How can I instruct my ELB to round-robin for each client's individual requests?
You cannot. ELB uses a non-configurable round-robin algorithm. What you can do to mitigate (and not solve) this problem is adding additional servers to your ELB and/or making the health check requests initiated by your ELB more frequent.
I understand where you're coming from. However, I think you should approach the problem from a different angle. Your problem it appears isn't specifically related to the fact that the load is not balanced. Lets say you do get this balancing problem solved. You're still going to loose a large amount of requests. I don't know how you're clients connect to your services so I can't go into details on how you might fix the problem, but you may want to look at improving the code to be more robust and plan for the connection to get dropped. No service that has connections of 30+ seconds should rely on the connection not getting dropped. Back in the days of TCP/UDP sockets there was a lot more work done on building for failures, somehow that's gotten lost in today's HTTP world.
What I'm trying to say, is if you write the code you're clients are using to connect, build the code to be more robust and handle failures with retries. Once you start performing retries you'll need to make sure that your API calls are atomic and use transactions where necessary.

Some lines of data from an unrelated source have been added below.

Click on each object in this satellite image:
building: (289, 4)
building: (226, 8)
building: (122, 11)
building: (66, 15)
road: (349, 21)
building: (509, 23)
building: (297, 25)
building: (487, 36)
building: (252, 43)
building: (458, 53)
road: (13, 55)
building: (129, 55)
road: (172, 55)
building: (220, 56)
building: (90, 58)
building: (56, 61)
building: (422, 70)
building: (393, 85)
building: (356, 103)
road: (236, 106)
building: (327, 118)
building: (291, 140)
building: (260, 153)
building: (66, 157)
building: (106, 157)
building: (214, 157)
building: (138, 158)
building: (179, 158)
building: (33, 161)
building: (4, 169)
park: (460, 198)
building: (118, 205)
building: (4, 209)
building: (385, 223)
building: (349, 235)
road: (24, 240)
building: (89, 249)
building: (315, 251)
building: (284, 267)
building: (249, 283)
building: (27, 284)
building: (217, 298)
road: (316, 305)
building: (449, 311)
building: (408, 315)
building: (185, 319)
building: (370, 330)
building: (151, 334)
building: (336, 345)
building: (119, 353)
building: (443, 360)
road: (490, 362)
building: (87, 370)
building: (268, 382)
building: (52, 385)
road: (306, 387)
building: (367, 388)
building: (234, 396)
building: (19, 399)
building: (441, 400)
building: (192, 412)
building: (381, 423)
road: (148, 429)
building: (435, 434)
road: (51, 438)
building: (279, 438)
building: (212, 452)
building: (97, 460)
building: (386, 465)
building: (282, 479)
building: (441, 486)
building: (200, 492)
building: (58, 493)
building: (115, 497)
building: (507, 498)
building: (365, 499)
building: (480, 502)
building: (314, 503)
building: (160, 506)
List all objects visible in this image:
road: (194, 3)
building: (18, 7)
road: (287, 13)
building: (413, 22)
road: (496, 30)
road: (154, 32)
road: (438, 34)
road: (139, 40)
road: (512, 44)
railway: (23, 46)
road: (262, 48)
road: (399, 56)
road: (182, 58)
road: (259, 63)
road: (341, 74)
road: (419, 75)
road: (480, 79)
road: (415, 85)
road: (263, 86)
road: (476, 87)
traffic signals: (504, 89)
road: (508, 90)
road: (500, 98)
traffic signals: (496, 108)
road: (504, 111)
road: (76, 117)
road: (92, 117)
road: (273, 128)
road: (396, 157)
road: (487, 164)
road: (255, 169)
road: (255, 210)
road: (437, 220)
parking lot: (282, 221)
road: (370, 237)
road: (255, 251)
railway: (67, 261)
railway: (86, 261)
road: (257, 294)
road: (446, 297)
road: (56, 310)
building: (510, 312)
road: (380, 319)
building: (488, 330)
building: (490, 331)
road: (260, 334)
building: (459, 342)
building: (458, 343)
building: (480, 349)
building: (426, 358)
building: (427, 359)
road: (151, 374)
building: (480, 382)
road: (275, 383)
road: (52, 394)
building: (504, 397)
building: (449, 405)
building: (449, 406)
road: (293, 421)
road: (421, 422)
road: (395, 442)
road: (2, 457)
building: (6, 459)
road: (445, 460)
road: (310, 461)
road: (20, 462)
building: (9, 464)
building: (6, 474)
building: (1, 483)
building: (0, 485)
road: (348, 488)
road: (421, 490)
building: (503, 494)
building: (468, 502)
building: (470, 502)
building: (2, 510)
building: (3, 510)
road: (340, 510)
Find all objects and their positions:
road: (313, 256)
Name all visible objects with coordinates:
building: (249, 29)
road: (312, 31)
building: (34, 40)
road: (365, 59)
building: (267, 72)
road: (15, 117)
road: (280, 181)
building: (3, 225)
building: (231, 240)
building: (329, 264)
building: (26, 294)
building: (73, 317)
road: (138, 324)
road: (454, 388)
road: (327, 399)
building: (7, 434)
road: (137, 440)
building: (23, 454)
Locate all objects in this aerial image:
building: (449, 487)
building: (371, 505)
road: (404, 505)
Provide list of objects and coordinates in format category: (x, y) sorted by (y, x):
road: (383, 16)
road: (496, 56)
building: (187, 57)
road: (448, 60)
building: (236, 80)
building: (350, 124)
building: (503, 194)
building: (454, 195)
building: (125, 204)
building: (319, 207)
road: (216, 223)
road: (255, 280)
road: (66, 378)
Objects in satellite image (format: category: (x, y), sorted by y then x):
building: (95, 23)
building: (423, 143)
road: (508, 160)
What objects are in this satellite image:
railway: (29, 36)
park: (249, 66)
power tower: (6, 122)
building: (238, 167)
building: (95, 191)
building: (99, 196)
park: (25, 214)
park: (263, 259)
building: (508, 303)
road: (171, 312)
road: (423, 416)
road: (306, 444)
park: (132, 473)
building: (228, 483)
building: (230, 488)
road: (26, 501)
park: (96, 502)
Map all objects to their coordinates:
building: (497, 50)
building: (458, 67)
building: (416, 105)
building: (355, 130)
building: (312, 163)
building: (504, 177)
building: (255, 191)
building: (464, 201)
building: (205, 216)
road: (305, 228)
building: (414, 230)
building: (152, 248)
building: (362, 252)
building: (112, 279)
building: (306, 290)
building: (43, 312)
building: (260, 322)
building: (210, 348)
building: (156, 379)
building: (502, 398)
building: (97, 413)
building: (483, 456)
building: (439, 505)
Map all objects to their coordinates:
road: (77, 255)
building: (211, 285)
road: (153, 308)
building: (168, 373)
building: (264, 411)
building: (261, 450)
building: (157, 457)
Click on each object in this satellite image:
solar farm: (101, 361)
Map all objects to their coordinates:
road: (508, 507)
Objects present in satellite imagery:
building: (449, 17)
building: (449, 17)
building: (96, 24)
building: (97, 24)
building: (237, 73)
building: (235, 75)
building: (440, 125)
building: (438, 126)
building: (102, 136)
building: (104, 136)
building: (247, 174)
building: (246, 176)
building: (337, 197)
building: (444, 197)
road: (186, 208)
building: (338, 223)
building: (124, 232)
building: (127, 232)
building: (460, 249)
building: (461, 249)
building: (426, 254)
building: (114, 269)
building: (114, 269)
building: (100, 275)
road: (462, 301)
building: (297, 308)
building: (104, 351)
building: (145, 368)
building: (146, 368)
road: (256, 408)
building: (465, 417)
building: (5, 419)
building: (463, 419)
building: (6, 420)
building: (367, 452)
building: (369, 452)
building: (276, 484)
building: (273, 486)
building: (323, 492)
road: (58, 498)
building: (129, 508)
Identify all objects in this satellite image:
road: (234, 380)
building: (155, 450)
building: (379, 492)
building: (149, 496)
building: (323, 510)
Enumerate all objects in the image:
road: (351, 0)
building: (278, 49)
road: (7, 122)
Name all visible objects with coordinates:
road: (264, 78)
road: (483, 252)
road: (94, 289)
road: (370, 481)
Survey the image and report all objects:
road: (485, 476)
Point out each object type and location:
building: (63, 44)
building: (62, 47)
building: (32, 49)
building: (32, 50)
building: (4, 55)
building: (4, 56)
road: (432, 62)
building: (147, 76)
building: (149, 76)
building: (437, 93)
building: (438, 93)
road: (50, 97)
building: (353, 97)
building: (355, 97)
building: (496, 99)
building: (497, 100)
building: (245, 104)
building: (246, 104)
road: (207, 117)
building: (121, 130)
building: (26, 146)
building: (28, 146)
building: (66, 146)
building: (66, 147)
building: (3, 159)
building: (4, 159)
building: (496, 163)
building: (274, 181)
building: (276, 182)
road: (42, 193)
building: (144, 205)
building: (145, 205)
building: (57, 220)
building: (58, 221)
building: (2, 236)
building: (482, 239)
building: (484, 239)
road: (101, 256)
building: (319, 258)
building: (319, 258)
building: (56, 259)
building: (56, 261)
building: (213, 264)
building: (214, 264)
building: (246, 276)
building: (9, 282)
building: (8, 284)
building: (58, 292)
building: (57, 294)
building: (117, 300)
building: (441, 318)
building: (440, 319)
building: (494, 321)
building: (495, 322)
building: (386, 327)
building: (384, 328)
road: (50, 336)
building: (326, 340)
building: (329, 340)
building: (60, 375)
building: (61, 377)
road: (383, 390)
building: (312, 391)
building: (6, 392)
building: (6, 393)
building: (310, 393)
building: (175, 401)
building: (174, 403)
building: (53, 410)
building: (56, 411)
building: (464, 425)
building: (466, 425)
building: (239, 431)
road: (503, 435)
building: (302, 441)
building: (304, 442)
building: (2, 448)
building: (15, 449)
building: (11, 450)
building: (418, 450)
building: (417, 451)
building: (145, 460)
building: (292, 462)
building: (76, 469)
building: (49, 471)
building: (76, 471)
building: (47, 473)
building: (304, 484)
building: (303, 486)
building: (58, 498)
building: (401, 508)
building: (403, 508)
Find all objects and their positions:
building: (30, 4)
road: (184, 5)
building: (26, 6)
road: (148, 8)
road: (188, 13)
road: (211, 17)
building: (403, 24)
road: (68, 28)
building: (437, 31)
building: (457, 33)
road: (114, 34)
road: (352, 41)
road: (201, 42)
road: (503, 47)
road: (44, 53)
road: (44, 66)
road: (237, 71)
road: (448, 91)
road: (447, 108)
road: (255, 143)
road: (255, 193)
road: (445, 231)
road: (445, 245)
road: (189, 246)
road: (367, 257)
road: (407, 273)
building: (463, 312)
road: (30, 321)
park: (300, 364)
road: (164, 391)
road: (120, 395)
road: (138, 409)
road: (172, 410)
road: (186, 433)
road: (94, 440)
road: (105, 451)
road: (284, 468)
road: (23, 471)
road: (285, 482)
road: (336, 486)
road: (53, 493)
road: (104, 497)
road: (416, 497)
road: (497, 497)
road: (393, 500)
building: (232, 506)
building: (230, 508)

Lastly, I'll answer your original question. Amazon's ELB's are round robin even from the same computer / ip address. If your clients are always connecting to the same server its most likely the browser or code that is caching the response. If they're not directly accessing your REST API from a browser most languages allow you to get a list of ip's for a given host name. Those ip's will be the ip's of the loadbalancers and you can just shuffle the list and then use the top entry each time. For example you could use the following PHP code to randomly send requests to a different load balancer.
public function getHostByName($domain) {
$ips = gethostbynamel($domain);
shuffle($ips);
return $ips[0];
}
I have had similar issues with Amazon ELB however for me it turned out that the HTTP client used Connection: keep-alive. In other words, the requests from the same client was served over the same connection and for that reason it did not switch between the servers.
I don't know which server you use but it is probably possible to turn off keep-alive forcing the client to make a new connection for every request. This might be a good solution for requests with a lot of data. If you have a large amount of requests with small data it might affect performance negatively.
This may happen when you have the two instances in different availability zones.
When one ELB is working with multiple instances in a single availability zone, it will round-robin the requests between the instances.
When two instances are in two different availability zones, the way ELB works is create two servers (elb servers) each with its own IP, and they balance the load with DNS.
When your client asks the DNS for the IP address of your server, it receives two (or more) responses. Then the client chooses one IP and caches that (the OS usually does). Not much you can do about this, unless you control the clients.
When your problem is that the two instances are in different availability zones, the solution might be to have at least two instances in each availability zone. Then one single ELB server will handle the round-robin across two servers and will have just one IP so when a server fails it will be transparent to the clients.
PS: Another case when ELBs create more servers with unique IPs is when you have a lot of servers in a single availability zone, and one single ELB server can't handle all the load and distribute it to connected servers. Then again, a new server is created to connect the extra instances and the load is distributed using DNS and multiple IPs.